Diakonie: Konzept zur Flüchtlingsunterbringung und -betreuung
„Großquartiere werden Anforderungen an menschenwürdige Unterbringung nicht gerecht“
„Großquartiere werden Anforderungen an menschenwürdige Unterbringung nicht gerecht“
Wien (epdÖ) – Zum Weltflüchtlingstag am Samstag, 20. Juni, hat die Diakonie ein Paket mit Vorschlägen zur Reform der Unterbringung und Betreuung von Flüchtlingen vorgelegt. Anlass dafür sei die Unterbringung von Asylwerbenden in Großquartieren: „Diese Beherbergung von Asylsuchenden in Quartieren des Innenministeriums wird den Anforderungen an eine menschenwürdige und auch rechtskonforme Unterbringung nicht gerecht“, kritisiert Diakonie-Direktorin Maria Katharina Moser in einer Aussendung.
Ab 1. Dezember 2020 wechsle neben der Rechtsberatung im Asylverfahren auch die Zuständigkeit für Bundesbetreuungsquartiere zur Betreuungsagentur des Bundes (BBU). Dieser Wechsel könne zu einer nachhaltigen Reform der Flüchtlingsunterbringung beitragen, so Moser. Wichtig sei jedoch, „jetzt darüber nachzudenken, welche Art des Wohnens und der Betreuung die Menschen, die in Österreich um Schutz ansuchen, tatsächlich brauchen“.
So seien unter den Neuankommenden viele Menschen, die nach EU-Aufnahmerichtlinie „besonders schutzbedürftig“ seien: Personen, die etwa Folter, Vergewaltigung oder andere Formen schwerer psychischer, körperlicher oder sexueller Gewalt erlitten haben, aber auch Schwangere, Ältere und Gebrechliche, Menschen mit Behinderungen oder unbegleitete Minderjährige. Dazu kämen Personen, die aufgrund ihrer sexuellen Orientierung oder ihrer Geschlechtsidentität besonders geschützt werden müssten. „Sie alle sind entsprechend ihren Bedürfnissen unterzubringen und zu betreuen“, was bislang kaum geschehen sei.
Konzept für vier Phasen der Unterbringung
Ein neues Konzept zur Unterbringung solle in vier Phasen gegliedert sein: „Die Abklärung des Betreuungsbedarfs, die angemessene Unterbringung, die dazu passende individuelle Betreuung und ein regelmäßiges ‚Update‘.“ Zunächst sei die Aufmerksamkeit auf ein ausführliches und vertrauliches Aufnahmegespräch unmittelbar nach Ankunft in der Erstaufnahmeeinrichtung zu legen; dort solle ein besonderer Betreuungsbedarf festgestellt werden.
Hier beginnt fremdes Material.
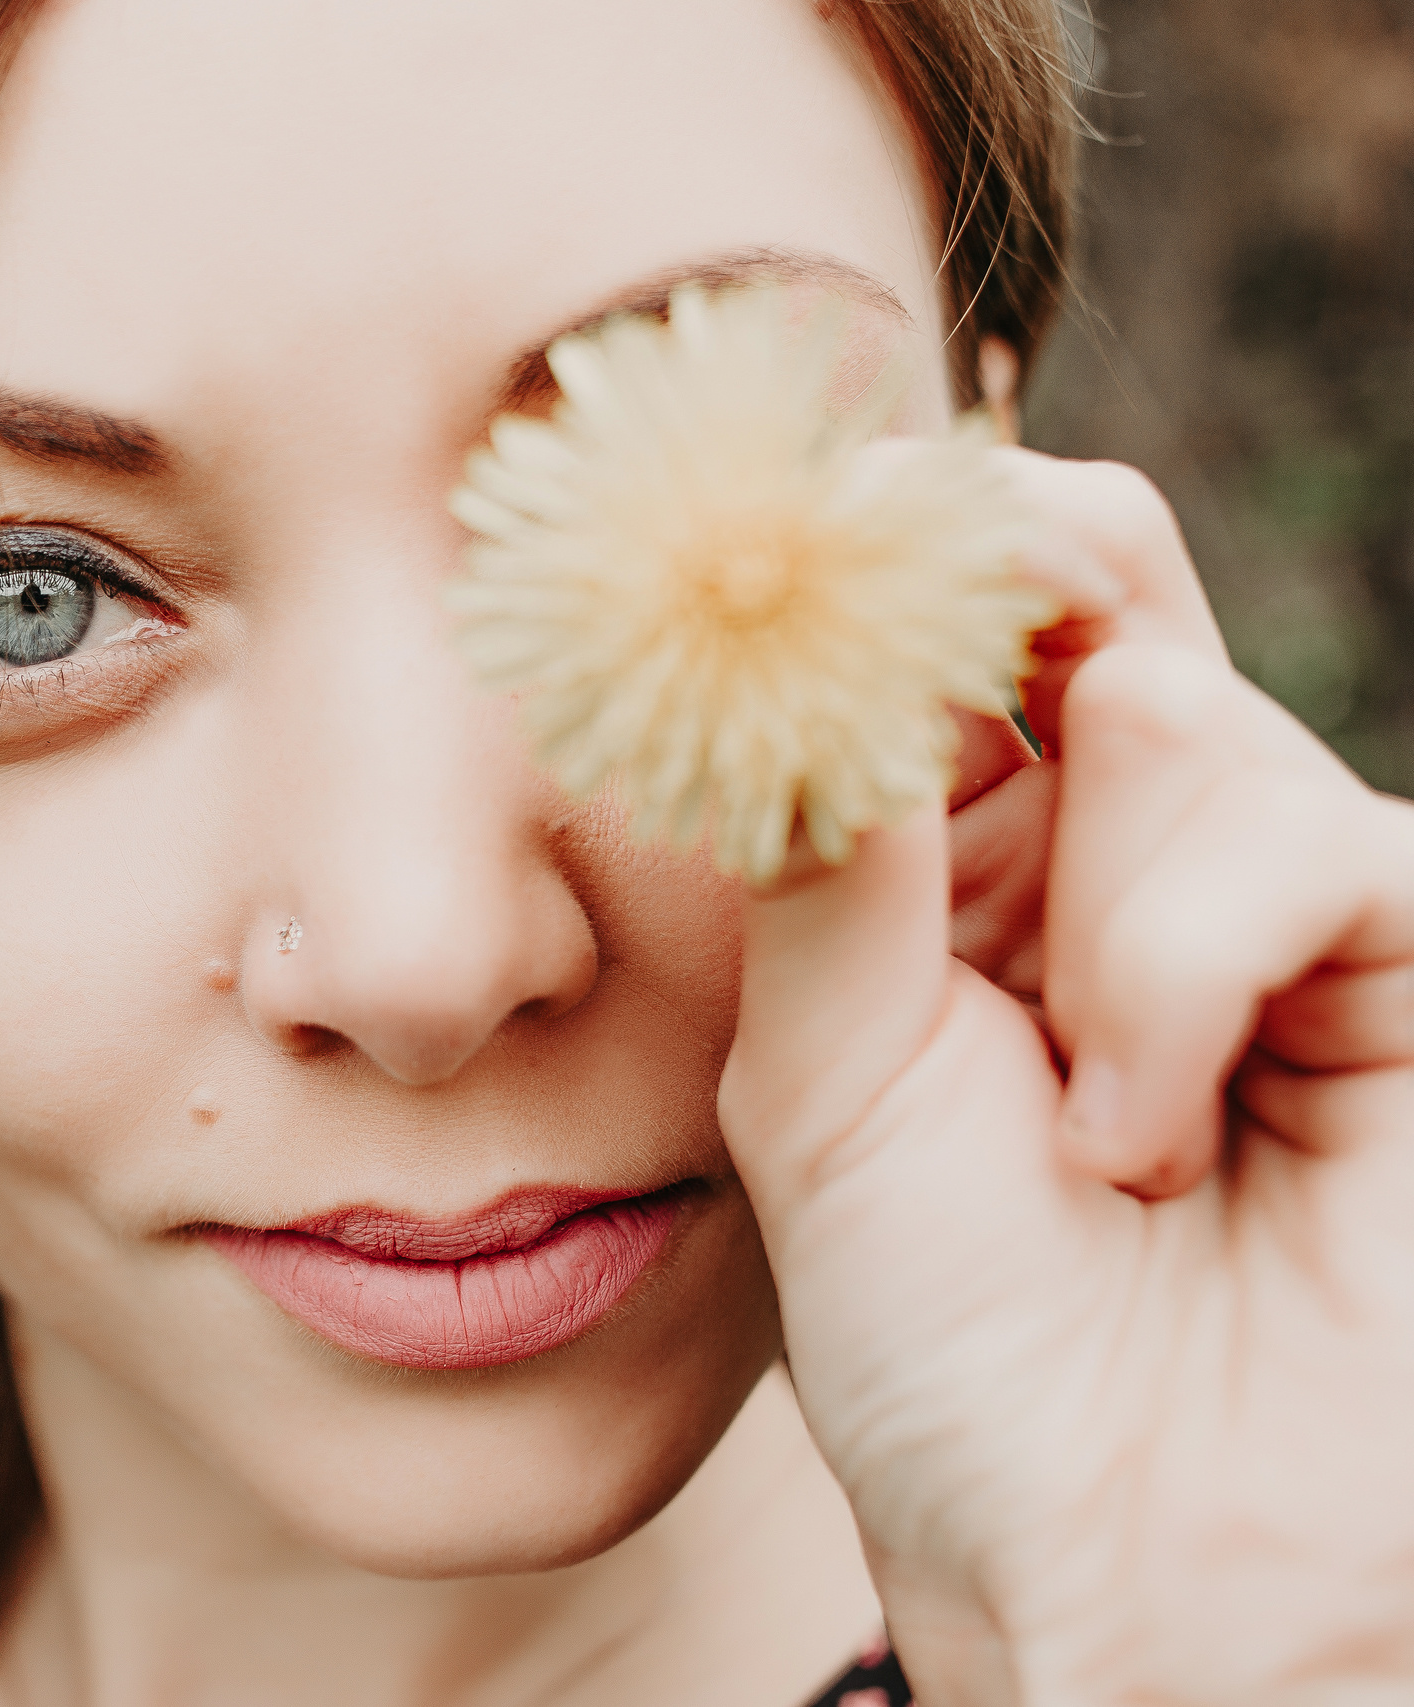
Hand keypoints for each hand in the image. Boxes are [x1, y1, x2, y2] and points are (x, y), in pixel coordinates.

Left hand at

Dann müsse eine Form der Unterbringung ermittelt werden, die den Bedürfnissen der jeweiligen Person am ehesten entspreche. So sei es zum Beispiel sinnvoll, eine alleinstehende Frau mit Kleinkind gemeinsam mit anderen alleinstehenden Frauen unterzubringen. „Für die Betreuung entsteht dadurch kein Mehraufwand, für das Sicherheitsgefühl und das Wohlbefinden der Frau macht das aber einen großen Unterschied“, betont Moser.
Weiters brauche es die Evaluierung und Neubewertung der Unterbringung im Einzelfall und ein allfälliges „Update“, das eine regelmäßige Anpassung im Wohn- und Betreuungsbedarf ermögliche. Hier müsse es die Möglichkeit geben, dass Menschen in kleinere, individuelle Unterbringungsformen wechseln können.
Wichtig sei auch, dass es in den neuen Aufnahmeeinrichtungen des Bundes auch ein professionelles externes Freiwilligenmanagement gebe, fordert die Diakonie. „Der Zugang für zivilgesellschaftliche Organisationen und engagierte Bürger und Bürgerinnen muss möglich sein, damit die dort lebenden Menschen Unterstützung beim Start in ihr neues Leben bekommen“, so Moser.